School and grade winners across the state have been announced for the 2020-21 Georgia Laws of Life Essay Contest contest. The Rotary Club of Winder partnered with Apalachee High School for the contest this year.

Audrey Morgan was named the school winner for Apalachee, and Taylor Scott was announced as the 12th grade winner. Honorable mention student writers included Brynna Lehman, Damon Ricketts and Di’Mond Price.

The Rotary Club of Winder has partnered with local high schools on the contest the last five years.

“We so appreciate this opportunity to recognize the excellent students at Apalachee,” said Beth McIntyre, who serves as contest chair for the club. “We couldn’t do it without the help and support of school contest chair Becky Hasty and all of the language arts teachers that participated.”

For the 2020-21 contest, a total of 25,112 students wrote essays across the state. In a “non-pandemic” year, there are around 45,000 essays written, according to a news release.

“We consider this number of essays a great success in such an unusual, stressful year,” said McIntyre, who is also chair of the Georgia Rotary Districts Character Education Program, Inc., the non-profit organization that operates the contest.

Georgia Laws of Life and participating Rotary clubs throughout the state awarded over $17,000 in cash prizes. Awards go to 135 school winners and grade winners from 48 high schools. Additional students receive honorable mention recognition.

Throughout the spring, winning students will read their essays for audiences at local and district-wide Rotary Club meetings. Georgia Laws of Life will also feature winning students in social media.

See for examples of students reading their essays.

Rotary Club members volunteer to read and judge essays, serve on the contest’s board of directors, and “volunteer their professional expertise to help build character and ethical literacy among students,” leaders said.

“The essay contest is an opportunity for Rotary clubs to share their ‘Service Above Self’ motto with local students and schools,” said Carol Gray, executive director for Georgia Laws of Life.
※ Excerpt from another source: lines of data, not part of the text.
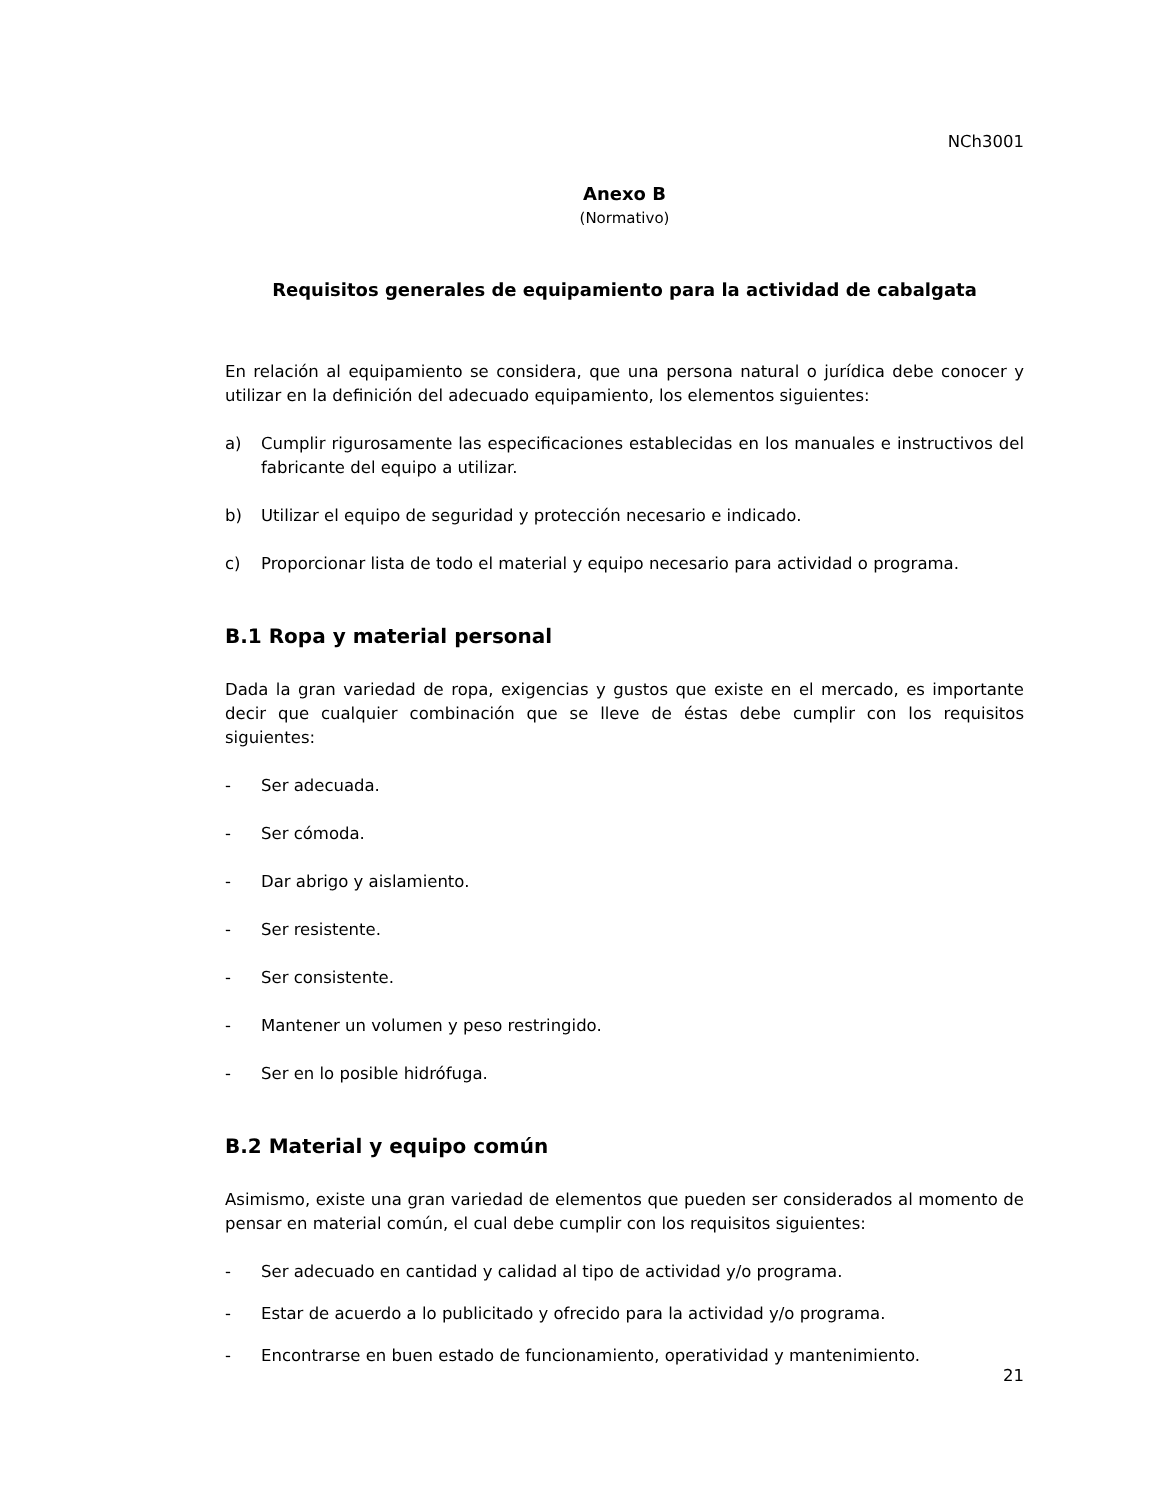NCh3001
Anexo B
(Normativo)
Requisitos generales de equipamiento para la actividad de cabalgata
En relación al equipamiento se considera, que una persona natural o jurídica debe conocer y utilizar en la definición del adecuado equipamiento, los elementos siguientes:
a) Cumplir rigurosamente las especificaciones establecidas en los manuales e instructivos del fabricante del equipo a utilizar.
b) Utilizar el equipo de seguridad y protección necesario e indicado.
c) Proporcionar lista de todo el material y equipo necesario para actividad o programa.
B.1 Ropa y material personal
Dada la gran variedad de ropa, exigencias y gustos que existe en el mercado, es importante decir que cualquier combinación que se lleve de éstas debe cumplir con los requisitos siguientes:
- Ser adecuada.
- Ser cómoda.
- Dar abrigo y aislamiento.
- Ser resistente.
- Ser consistente.
- Mantener un volumen y peso restringido.
- Ser en lo posible hidrófuga.
B.2 Material y equipo común
Asimismo, existe una gran variedad de elementos que pueden ser considerados al momento de pensar en material común, el cual debe cumplir con los requisitos siguientes:
- Ser adecuado en cantidad y calidad al tipo de actividad y/o programa.
- Estar de acuerdo a lo publicitado y ofrecido para la actividad y/o programa.
- Encontrarse en buen estado de funcionamiento, operatividad y mantenimiento.
21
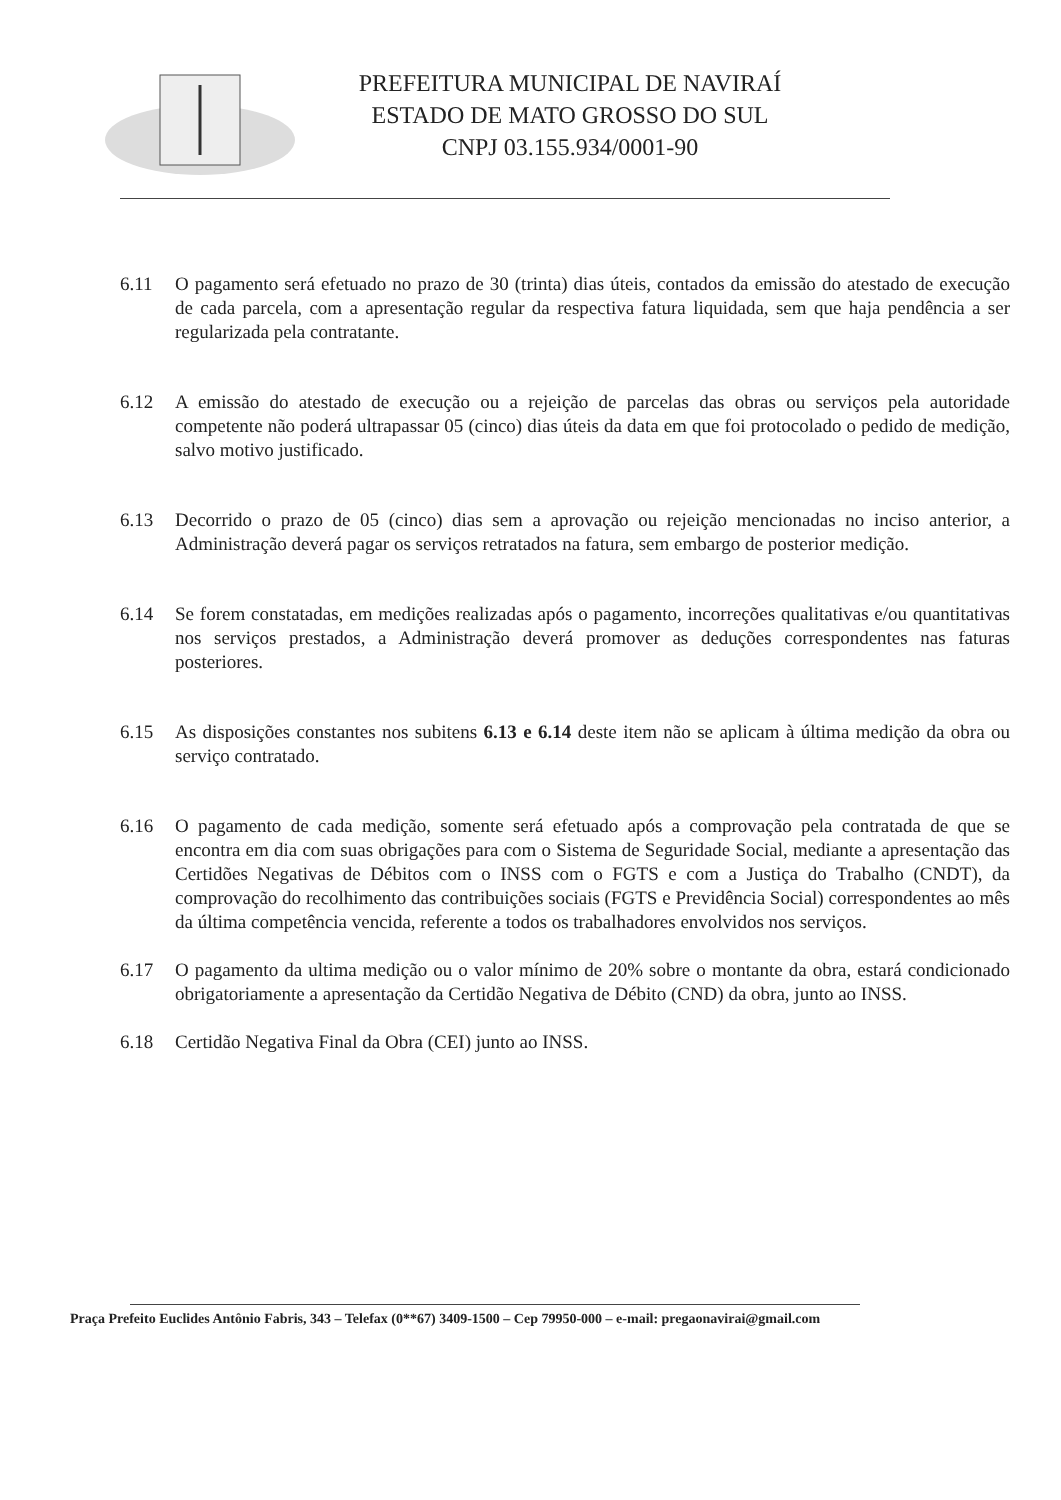PREFEITURA MUNICIPAL DE NAVIRAÍ
ESTADO DE MATO GROSSO DO SUL
CNPJ 03.155.934/0001-90
6.11 O pagamento será efetuado no prazo de 30 (trinta) dias úteis, contados da emissão do atestado de execução de cada parcela, com a apresentação regular da respectiva fatura liquidada, sem que haja pendência a ser regularizada pela contratante.
6.12 A emissão do atestado de execução ou a rejeição de parcelas das obras ou serviços pela autoridade competente não poderá ultrapassar 05 (cinco) dias úteis da data em que foi protocolado o pedido de medição, salvo motivo justificado.
6.13 Decorrido o prazo de 05 (cinco) dias sem a aprovação ou rejeição mencionadas no inciso anterior, a Administração deverá pagar os serviços retratados na fatura, sem embargo de posterior medição.
6.14 Se forem constatadas, em medições realizadas após o pagamento, incorreções qualitativas e/ou quantitativas nos serviços prestados, a Administração deverá promover as deduções correspondentes nas faturas posteriores.
6.15 As disposições constantes nos subitens 6.13 e 6.14 deste item não se aplicam à última medição da obra ou serviço contratado.
6.16 O pagamento de cada medição, somente será efetuado após a comprovação pela contratada de que se encontra em dia com suas obrigações para com o Sistema de Seguridade Social, mediante a apresentação das Certidões Negativas de Débitos com o INSS com o FGTS e com a Justiça do Trabalho (CNDT), da comprovação do recolhimento das contribuições sociais (FGTS e Previdência Social) correspondentes ao mês da última competência vencida, referente a todos os trabalhadores envolvidos nos serviços.
6.17 O pagamento da ultima medição ou o valor mínimo de 20% sobre o montante da obra, estará condicionado obrigatoriamente a apresentação da Certidão Negativa de Débito (CND) da obra, junto ao INSS.
6.18 Certidão Negativa Final da Obra (CEI) junto ao INSS.
Praça Prefeito Euclides Antônio Fabris, 343 – Telefax (0**67) 3409-1500 – Cep 79950-000 – e-mail: pregaonavirai@gmail.com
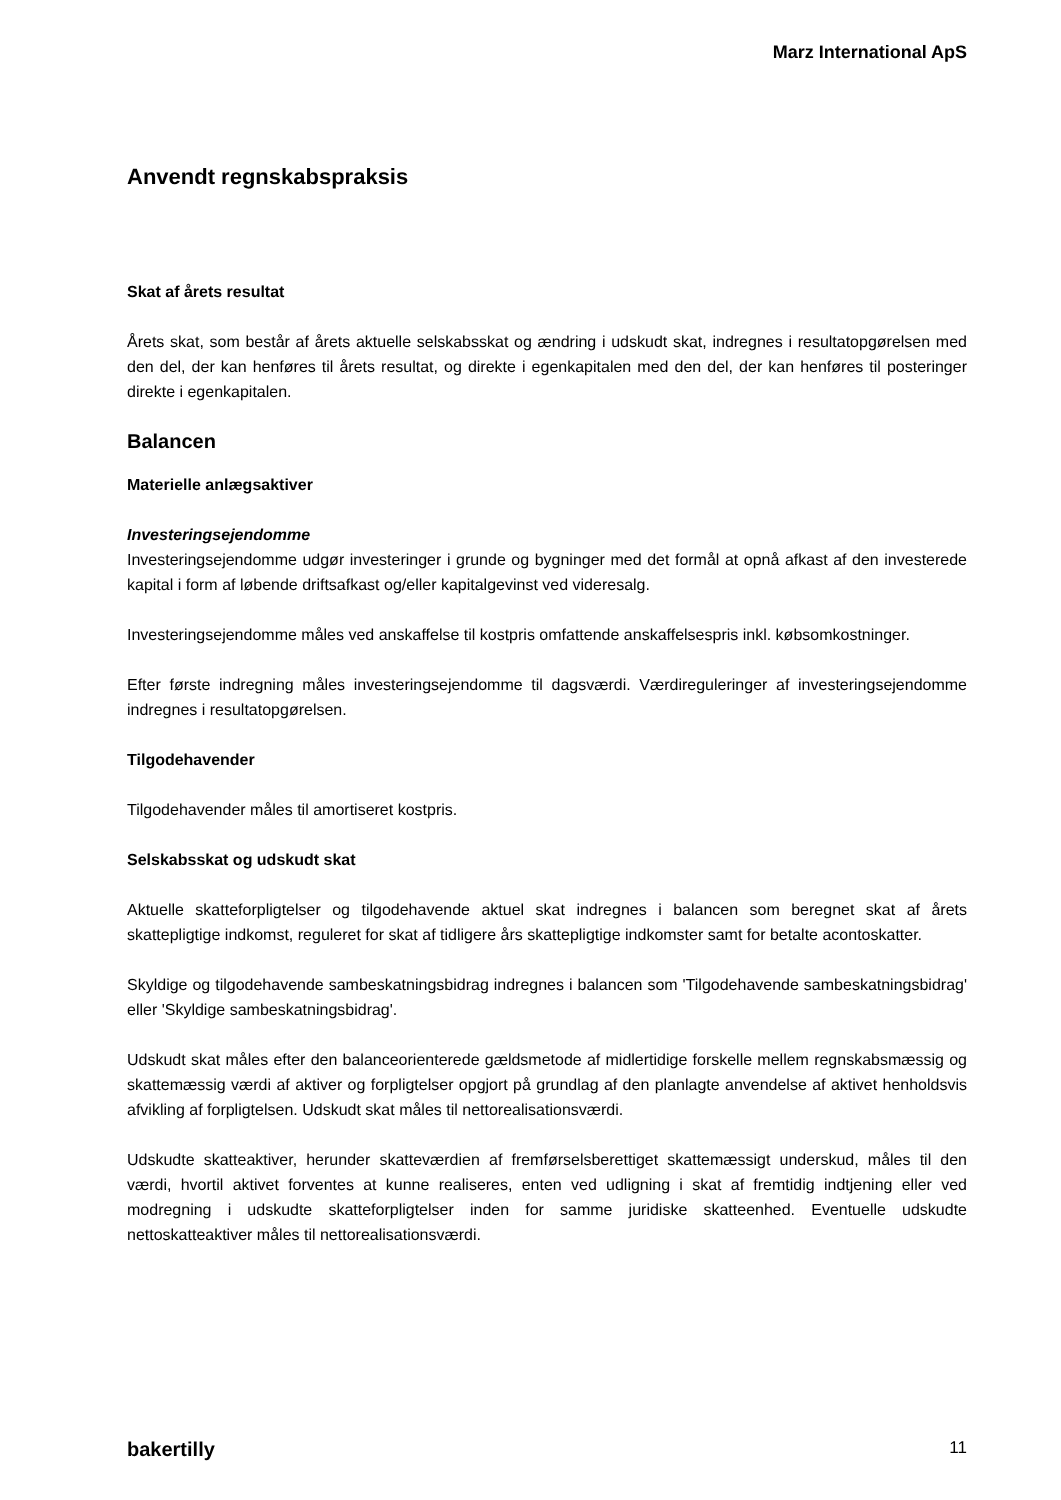Marz International ApS
Anvendt regnskabspraksis
Skat af årets resultat
Årets skat, som består af årets aktuelle selskabsskat og ændring i udskudt skat, indregnes i resultatopgørelsen med den del, der kan henføres til årets resultat, og direkte i egenkapitalen med den del, der kan henføres til posteringer direkte i egenkapitalen.
Balancen
Materielle anlægsaktiver
Investeringsejendomme
Investeringsejendomme udgør investeringer i grunde og bygninger med det formål at opnå afkast af den investerede kapital i form af løbende driftsafkast og/eller kapitalgevinst ved videresalg.
Investeringsejendomme måles ved anskaffelse til kostpris omfattende anskaffelsespris inkl. købsomkostninger.
Efter første indregning måles investeringsejendomme til dagsværdi. Værdireguleringer af investeringsejendomme indregnes i resultatopgørelsen.
Tilgodehavender
Tilgodehavender måles til amortiseret kostpris.
Selskabsskat og udskudt skat
Aktuelle skatteforpligtelser og tilgodehavende aktuel skat indregnes i balancen som beregnet skat af årets skattepligtige indkomst, reguleret for skat af tidligere års skattepligtige indkomster samt for betalte acontoskatter.
Skyldige og tilgodehavende sambeskatningsbidrag indregnes i balancen som 'Tilgodehavende sambeskatningsbidrag' eller 'Skyldige sambeskatningsbidrag'.
Udskudt skat måles efter den balanceorienterede gældsmetode af midlertidige forskelle mellem regnskabsmæssig og skattemæssig værdi af aktiver og forpligtelser opgjort på grundlag af den planlagte anvendelse af aktivet henholdsvis afvikling af forpligtelsen. Udskudt skat måles til nettorealisationsværdi.
Udskudte skatteaktiver, herunder skatteværdien af fremførselsberettiget skattemæssigt underskud, måles til den værdi, hvortil aktivet forventes at kunne realiseres, enten ved udligning i skat af fremtidig indtjening eller ved modregning i udskudte skatteforpligtelser inden for samme juridiske skatteenhed. Eventuelle udskudte nettoskatteaktiver måles til nettorealisationsværdi.
bakertilly 11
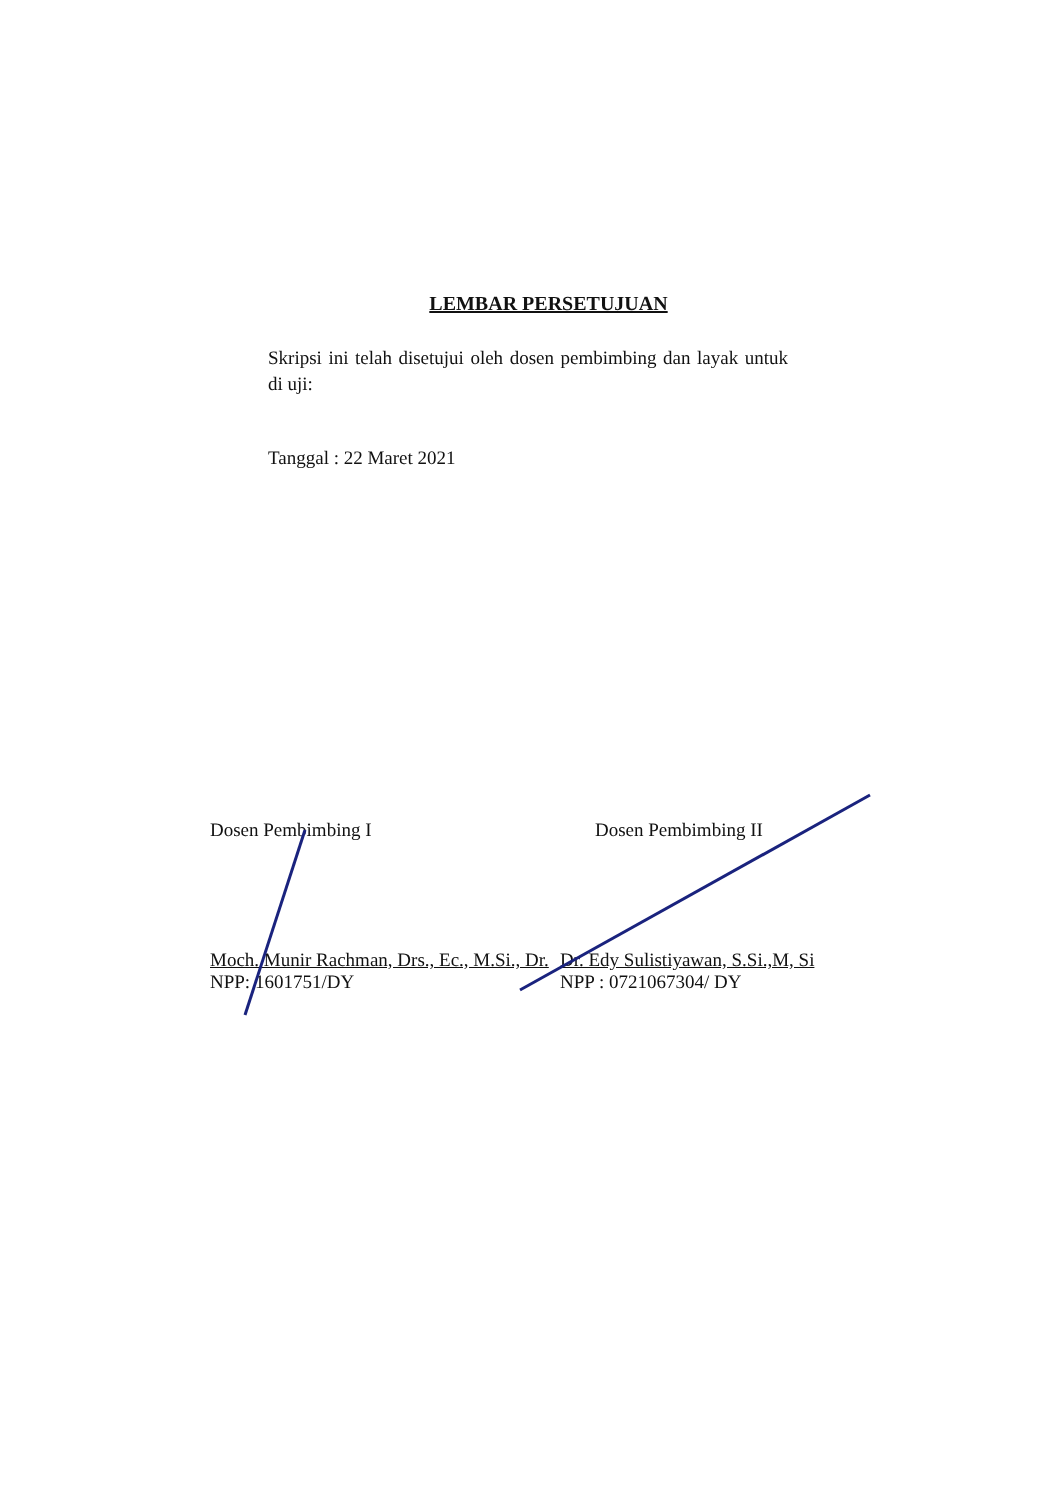LEMBAR PERSETUJUAN
Skripsi ini telah disetujui oleh dosen pembimbing dan layak untuk di uji:
Tanggal : 22 Maret 2021
Dosen Pembimbing I
Moch. Munir Rachman, Drs., Ec., M.Si., Dr.
NPP: 1601751/DY
Dosen Pembimbing II
Dr. Edy Sulistiyawan, S.Si.,M, Si
NPP : 0721067304/ DY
Since 1999, the Georgia Laws of Life Essay Contest has impacted over 750,000 students. Inspired by the power of simple quotes, or Laws of Life, Sir John Templeton established the writing competition in the 1970s to encourage young people to embrace the wisdom of these sayings, which he believed when followed helps everyone live their best lives, according to the release. In their essays, students use a law to reflect on values that mean the most to them — values such as generosity, courage, perseverance, honesty, integrity and compassion. Teachers at participating Georgia schools select the best work from among their students to enter in the contest.

The Georgia Laws of Life Essay Contest is made possible through the support of local Rotary Clubs, individual donors, corporations and a grant from the John Templeton Foundation.